The reviews are in...
DC has had their hands full of negative responses to their recent films as of late. From the recent trailers of Gal Gadot's Wonder Women, we all wondered if this would be DC's first big hit! Well..With a Rotten Tomatoes score of 95, we might finally be looking at the DC movie that we all hoped and dreamed would succeed all expectations. With the films release here in a week, the reviews are in from a verity of different sources. Does the recent reviews boost your excitement for Wonder Women first big screen adaptation? Read the reviews and see what everyone has been saying.
Hollywood Reporter:
The Hollywood Reporter: Yet as with all comics-based extravaganzas, brevity is anathema to the Patty Jenkins-directed Wonder Woman, and it doesn’t quite transcend the traits of franchise product as it checks off the list of action-fantasy requisites. But this origin story, with its direct and relatively uncluttered trajectory, offers a welcome change of pace from a superhero realm that’s often overloaded with interconnections and cross-references. (A nod to Wayne Enterprises in the story’s framing device serves as a fuss-free tie-in to the upcoming Justice League.)
Variety:
It may have taken four films to get there, but the DC Extended Universe has finally produced a good old-fashioned superhero. Sure, previous entries in the Warner Bros. assembly line have given us sporadically successful, demythified takes on Batman and Superman, but they’ve all seemed skeptical, if not downright hostile, toward the sort of unabashed do-gooderism that DC Comics’ golden-age heroes exemplified. Never prone to stewing in solitude, and taking more notes from Richard Donner than from Christopher Nolan, Patty Jenkins’ “Wonder Woman” provides a welcome respite from DC’s house style of grim darkness — boisterous, earnest, sometimes sloppy, yet consistently entertaining — with star Gal Gadot proving an inspired choice for this avatar of truth, justice and the Amazonian way.
+---+
(ASSIGNED TASK): Extend the blog post on early reviews of Wonder Woman, picking up after its last paragraph.

(DATA SECTION):
+---+
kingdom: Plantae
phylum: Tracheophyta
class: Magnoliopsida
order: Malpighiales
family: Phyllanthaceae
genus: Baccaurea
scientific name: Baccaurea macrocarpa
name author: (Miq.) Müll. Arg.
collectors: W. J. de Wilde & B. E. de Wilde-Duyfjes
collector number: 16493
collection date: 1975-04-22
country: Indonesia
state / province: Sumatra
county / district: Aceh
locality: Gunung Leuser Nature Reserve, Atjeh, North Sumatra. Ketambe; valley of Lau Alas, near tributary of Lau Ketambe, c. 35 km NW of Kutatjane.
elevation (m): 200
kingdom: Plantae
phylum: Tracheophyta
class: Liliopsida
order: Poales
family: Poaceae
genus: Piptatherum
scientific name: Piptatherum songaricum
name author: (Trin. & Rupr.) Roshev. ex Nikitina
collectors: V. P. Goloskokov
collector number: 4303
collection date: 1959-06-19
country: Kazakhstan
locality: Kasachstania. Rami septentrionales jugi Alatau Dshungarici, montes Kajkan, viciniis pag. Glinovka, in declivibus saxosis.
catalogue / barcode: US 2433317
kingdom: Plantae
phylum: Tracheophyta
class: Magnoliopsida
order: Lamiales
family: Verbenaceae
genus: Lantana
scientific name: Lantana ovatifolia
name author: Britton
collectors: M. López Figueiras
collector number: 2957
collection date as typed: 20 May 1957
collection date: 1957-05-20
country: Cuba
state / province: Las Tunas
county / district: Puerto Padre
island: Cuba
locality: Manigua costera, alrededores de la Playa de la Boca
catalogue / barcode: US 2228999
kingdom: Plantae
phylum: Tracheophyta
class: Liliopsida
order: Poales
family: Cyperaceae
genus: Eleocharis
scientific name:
+---+
(TASK RESULT):
The Wrap:
It’s a great cast overall: Gadot mixes ancient wisdom and gravitas with the delight and, yes, wonder of someone trying ice cream for the first time, and Pine takes the generally thankless role of Steve Trevor and imbues him with both a sense of duty and a sense of humor. And since Anaya starred in “The Skin I Live In,” it’s fitting she plays another character who has suffered extreme plastic surgery; the movie gives her poisons expert a stereotypical villain’s disfigurement — a facial graft that makes her look like the Phantom of the Opera — but she still manages to find a soul inside this despicable war criminal.
Entertainment Weekly:
It’s only in the movie’s unnecessary final half-hour or so that Wonder Woman finally meets her match: the special-effects imperatives of contemporary blockbuster filmmaking against which even the Germans onscreen seem insignificant. When Diana realizes that the villain she’s been chasing all this time is, in fact, not the end but just the beginning to a line of villains to be trotted out, no doubt, in subsequent chapters, the movie turns into an eye-rolling digital smackdown that mirrors every other late-period DC (and, to be fair, Marvel) movie smackdown. It would be nice one of these days if some heroic editor just lopped off the last 30 minutes of all of these things. But it’s hard to quibble about what’s wrong with a movie that gets so much right, especially when it comes to Gadot’s revelatory portrayal of Wonder Woman. The wait is over, folks. The DC movie you’ve been waiting for has finally arrived. Grade: A-
IGN:
Wonder Woman is leaps and bounds above the other three entries in the DCEU. With a dramatic setting, a few entertaining action scenes, and a strong supporting cast all working together to tell an inspirational Hero’s Journey, it more than offsets some occasionally uneven acting on Gadot’s part and some shaky technical aspects. The messy third act fight, however, is something that has plagued other superhero movies and is something even Wonder Woman cannot overcome. Overall, Wonder Woman is a win because it successfully tells the story of a woman taking on a war-torn world with the power of love. What’s more heroic than that? Rating: 7.9 out of 10.